Ashcroft Resigns from DOJ

President Bush has accepted the resignation of Attorney General John Ashcroft, according to White House spokesman Scott McClellan. Ashcroft sent a five-page, handwritten letter to Bush Tuesday announcing his plan to resign. "The objective of securing the safety of Americans from crime and terror has been achieved,” he wrote.

A consistent and vocal critic of Adult content, Ashcroft’s resignation will generally be seen by the industry as a positive development, but not everyone is quite so sanguine about what Ashcroft’s resignation augurs for the business.

"This spells an uncertain future for the Adult industry,” said Lawrence Walters, an industry attorney with the law firm Weston, Garrou & DeWitt. “Although many in this industry have hoped for Ashcroft's ouster, Bush's current indebtedness to the evangelicals may mean that we end up with someone worse, with a clear axe to grind against erotica.
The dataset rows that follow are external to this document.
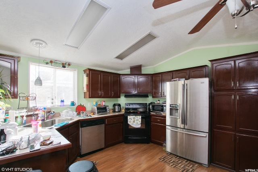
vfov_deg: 77.4
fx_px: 108
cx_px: 129
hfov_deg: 100.4
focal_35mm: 15
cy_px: 86
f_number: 9.5
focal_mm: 10
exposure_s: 1/20
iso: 320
This situation bears close scrutiny."

Clyde DeWitt, Walters’ colleague, echoed the concern. “Remember history,” he wrote. “Religious-Right and anti-erotica-advocate Edwin Meese’s term ended in August 1988, and he was succeeded by Richard Thornburg whom, as it turned out, offered no relief. He continued to re-fuel Meese’s runaway locomotive, sponsoring the 1988 obscenity-law upgrade and supervising the DOJ’s pillage over the Adult mail-order and video industries, which lasted until Bush (Sr.) was ousted in the 1992 presidential election.”

As far as replacements go, CBS News reported today that several names top the list, including ex-New York City mayor Rudy Giuliani, former deputy attorney general Larry Thompson, former Montana Governor Mark Racicot, United Nations Ambassador John F. Danforth, and White House general counsel Alberto Gonzales.

McClellan declined to say when the president would nominate a successor.

There has also been unconfirmed speculation within and without the industry that Ashcroft is exiting the Department of Justice in anticipation of being nominated for a seat on the Supreme Court, should a spot open up. But Ashcroft was cryptic rather than clear about his plans for the near future. "I believe that my energies and talents should be directed toward other challenging horizons,” he wrote in his resignation letter.